I have to confess that Ash Wednesday has always amused me a little. When I was growing up there were feasts during the year, like the Feast of the Assumption that were holy days of obligation. Even though they were weekdays where we all went to school or work, we were expected to go to church. Attendance was always mixed at best, particularly if the holy day was Thursday and we needed to finish mass to make way for the weekly bingo. But Ash Wednesday, which has never been a holy day, was always packed. I used to work at a church that was near several office buildings; we had to have 2 midday masses: 11:15 and 1230 to accommodate all the people who wanted to go to mass for the lunch hour.
It was also the day we could find out who else was Catholic. The ashes that were placed in the sign of the cross on our foreheads were a giveaway, and I’ve always suspected that was one of the reasons for the large attendance. Once, in college, I went to mass on Ash Wednesday and then to dinner at McDonalds (did I mention I was in college and had no money?). There I ran into someone I knew well but didn’t know was Catholic. We shared filet o fish sandwiches and laughed over the fact that McDonalds didn’t understand why so many of us with smudges were ordering fish. It was kind of a fun bond. From that day we always knew that if we saw someone else with the “mark of a Catholic” we shared a common belief system.
That public display was nice, but does that negate the Gospel where Jesus says to do these things anonymously? If I’m doing this to show others what I believe in the hope that they will respect me, what does that do for my spiritual health? How does that draw me closer to God?
That, perhaps, is the hardest part of these two readings. Joel tells us to “proclaim a solemn assembly” while Matthew tells us to go quietly to our room and not make much noise. In an ironic twist, it is perhaps a mark of the success of Jesus’ teachings that this is even an issue. Jesus’ teachings that we should be humble and make sure that God alone knows of our piety is not a universal value. In the pagan world it was (and in some places still is) a value to draw attention to ourselves. They puff themselves up and exaggerate their importance because their reputation among their peers (or underlings) is of grave importance.
This isn’t true just among ancient pagans: look at pop culture to see how many hopefuls crave the admiration of others and look to those groups for their own sense of worth. If we take this Gospel seriously we should hope for the respect of our peers over the adulation of strangers. And the fact that we can be concerned over how our humility and desire for repentance appears is a mark that we are on the right path.
Now I’d be remiss if I didn’t also speak of Ash Wednesday as the beginning of the Season of Lent. Many of us remember being asked as children (and being evaluated on our answer) what we were “giving up for Lent.” Invariably we were asked to give up something we liked and this lack would bring us closer to God.
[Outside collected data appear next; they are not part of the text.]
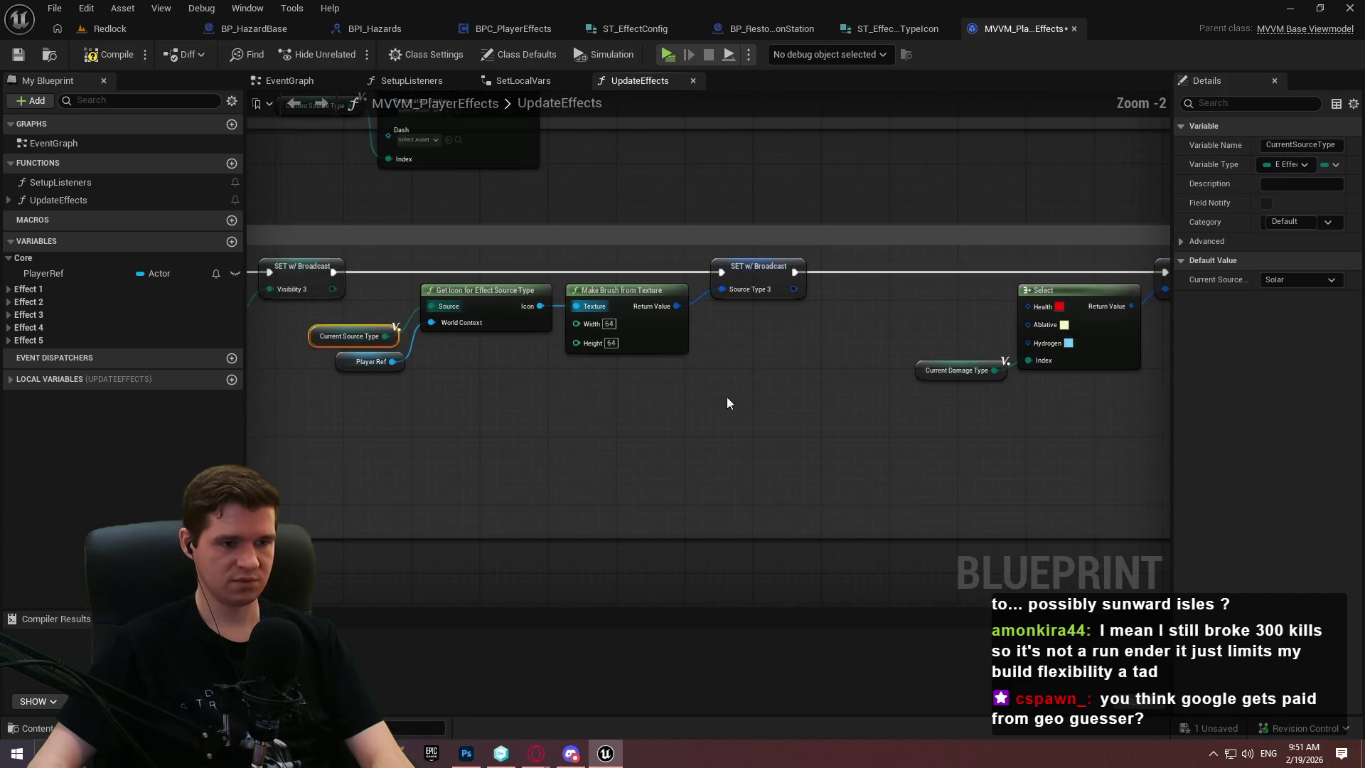
scroll(743, 406, down, 5)
scroll(945, 383, up, 2)
mouse_move(1095, 400)
mouse_down()
mouse_move(578, 174)
mouse_move(433, 183)
mouse_move(445, 191)
mouse_move(628, 113)
mouse_move(542, 254)
mouse_move(539, 305)
mouse_up()
Undo the accidental node move near the Effect 1 comment box
scroll(561, 143, up, 6)
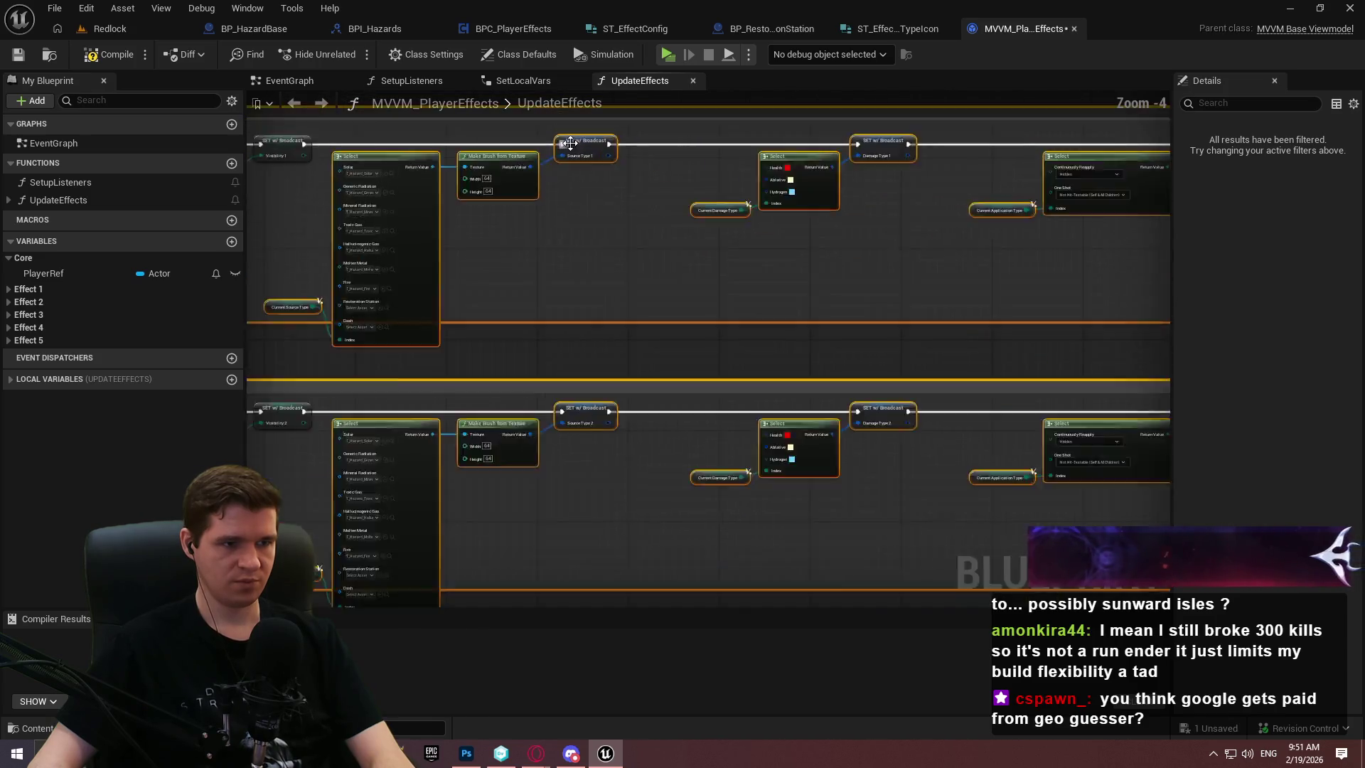
drag(611, 143, 708, 143)
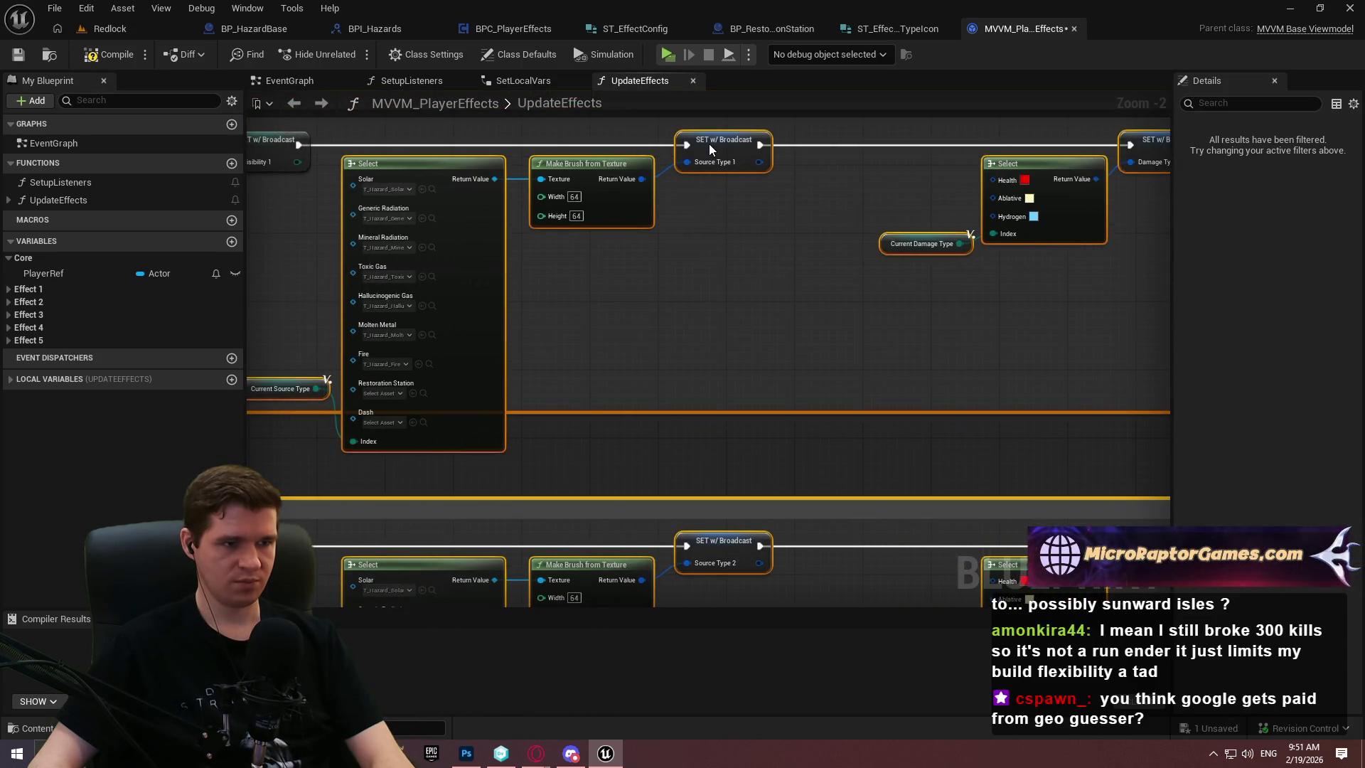
mouse_move(707, 249)
mouse_down()
mouse_move(1141, 284)
mouse_move(1048, 308)
mouse_move(1350, 311)
mouse_move(914, 313)
mouse_move(889, 118)
mouse_up()
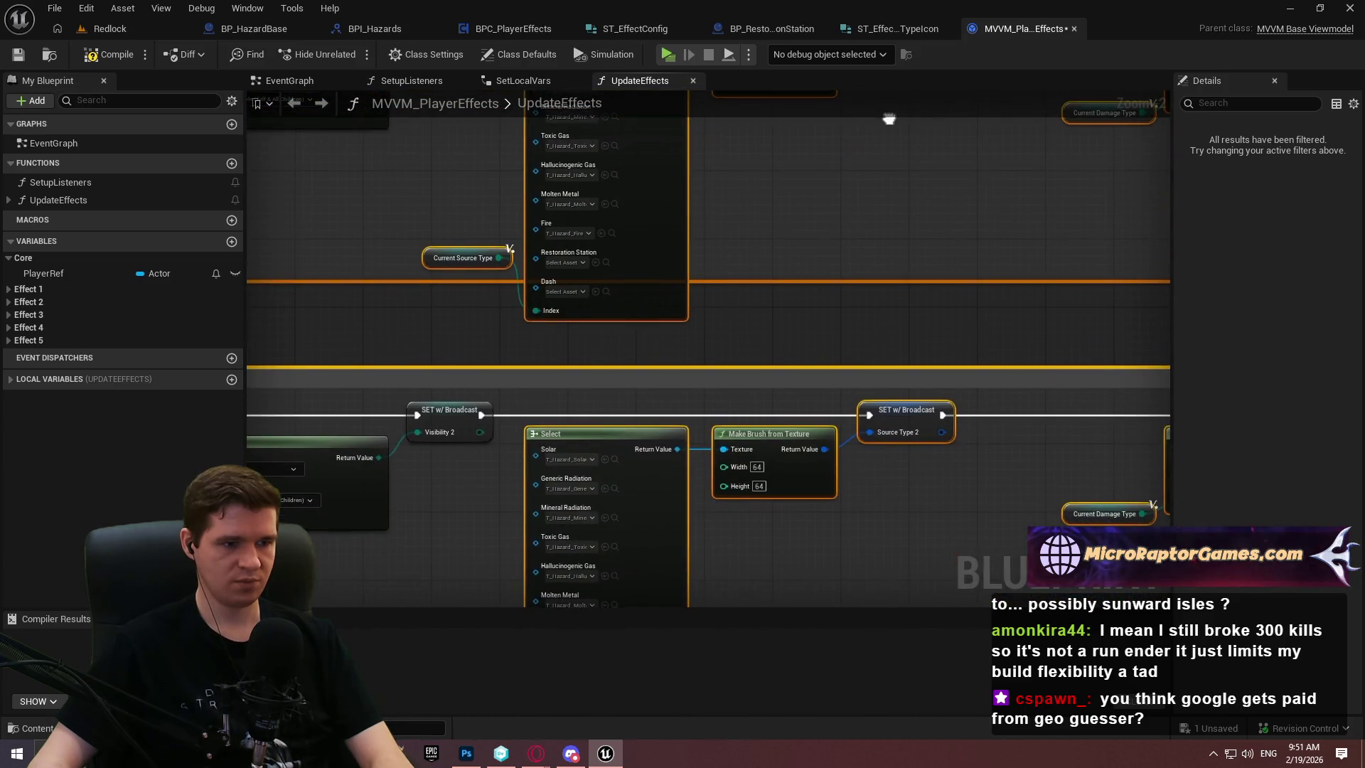
scroll(864, 163, down, 4)
key(ctrl+z)
scroll(803, 211, down, 5)
Shift Effect 1's icon nodes slightly to the right
mouse_move(988, 497)
mouse_down()
mouse_move(546, 84)
mouse_move(566, 154)
mouse_move(553, 152)
mouse_up()
scroll(759, 463, up, 3)
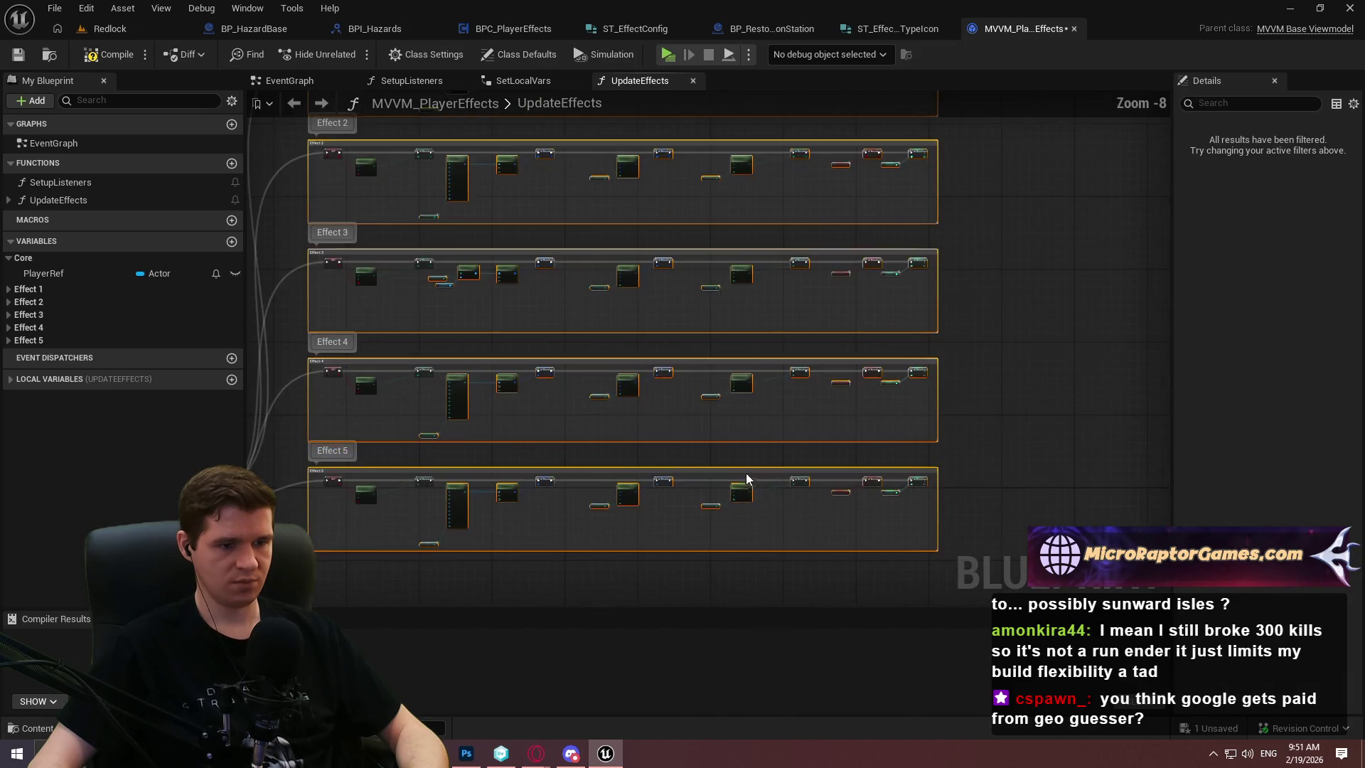
ctrl+click(742, 474)
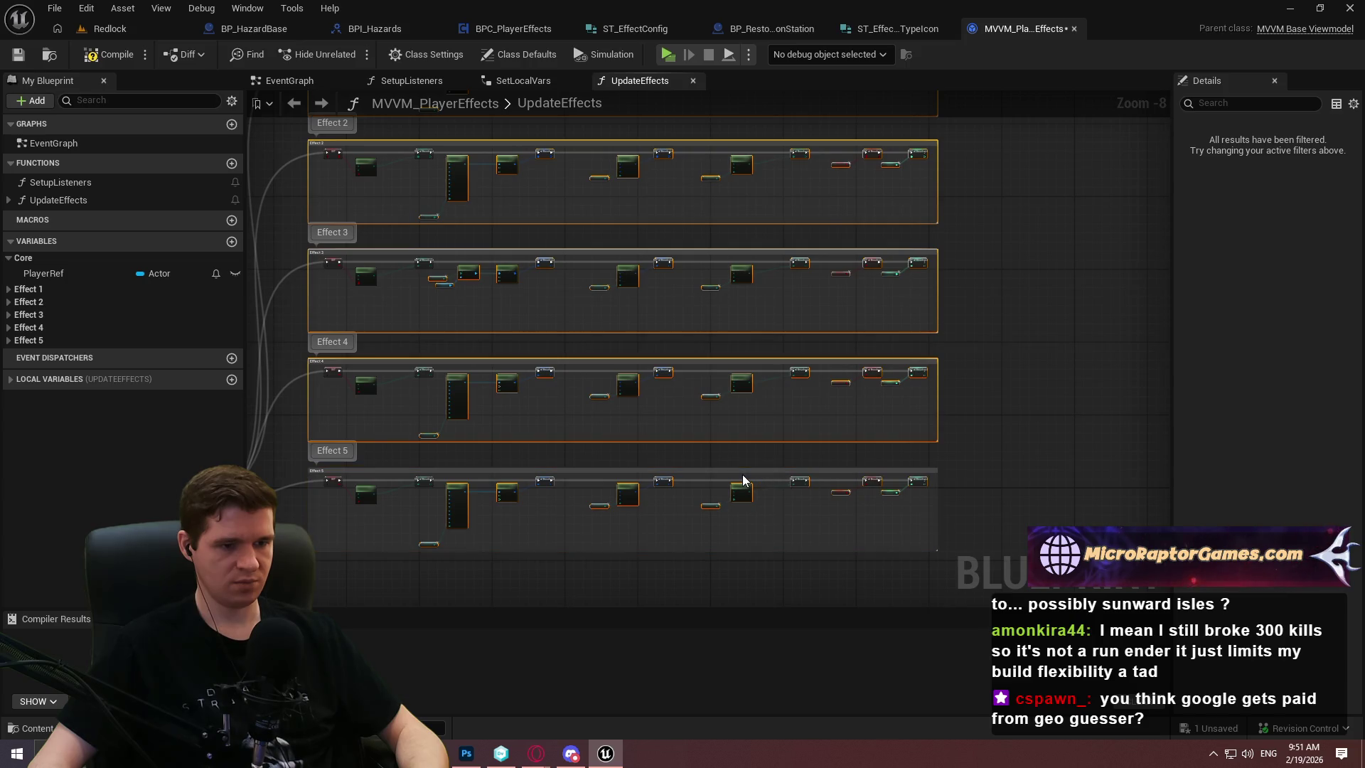
ctrl+click(771, 363)
ctrl+click(768, 260)
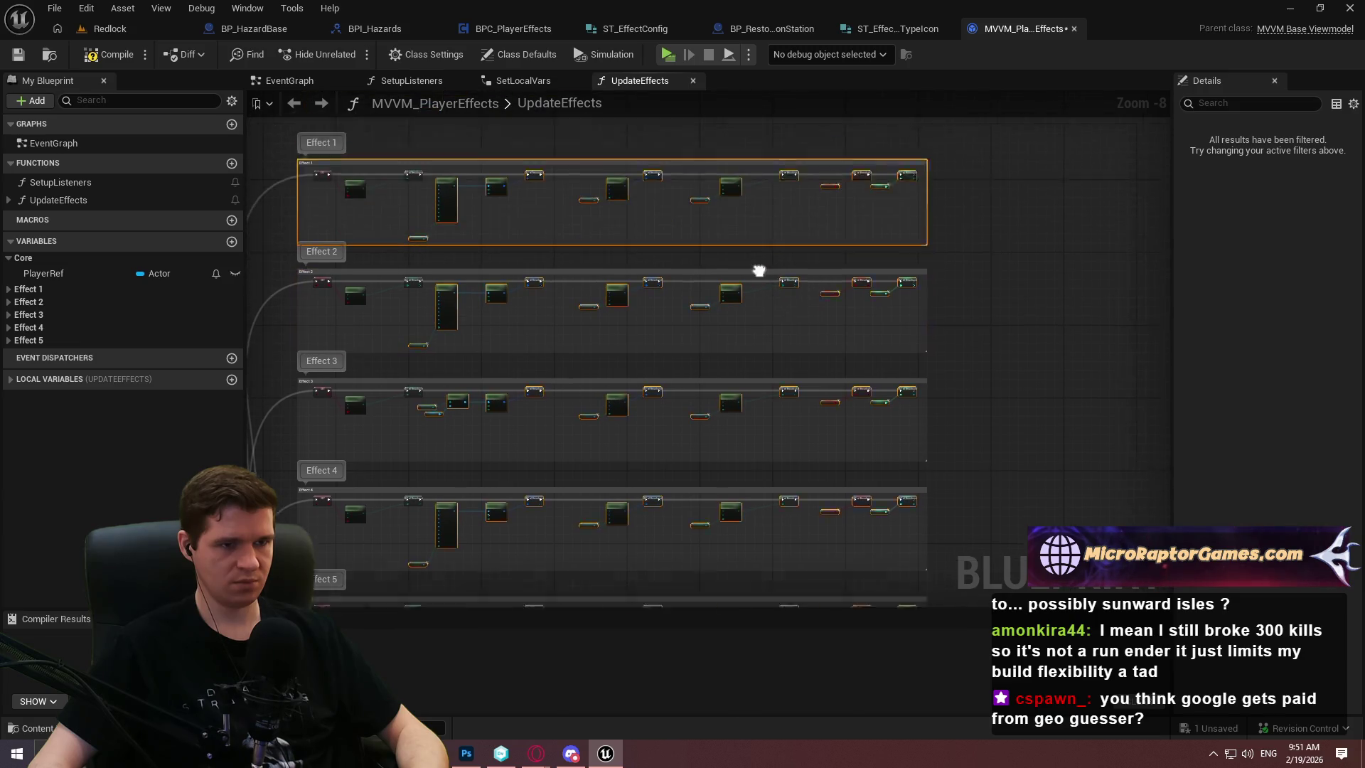
ctrl+click(734, 180)
scroll(552, 197, up, 8)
Over the years I’ve done by share of this; giving up everything from candy to soda to alcohol. But I also think we can look beyond giving up something we enjoy. If the purpose of Lent is to help us renew our relationship with God and not be distracted by worldly things, can we do something else? I’ve heard some suggestions that intrigue me. Years ago I read about someone who was committed to picking up a piece of trash every day. He reasoned that while it wouldn’t make much difference in the gross tonnage of trash in the world, it would make him more aware of the world around him. I also spoke with someone who pledged not to look away when he saw people holding signs and asking for money on traffic islands. He told me he wasn’t always able to help everyone but the least he could do is acknowledge the holiness of the other person.
But however we commemorate Ash Wednesday and Lent, let us remind ourselves that we are committed to a sense of constant renewal to ourselves, each other, and God. Hopefully when we celebrate Easter next month we can look back on this time with appropriate humility.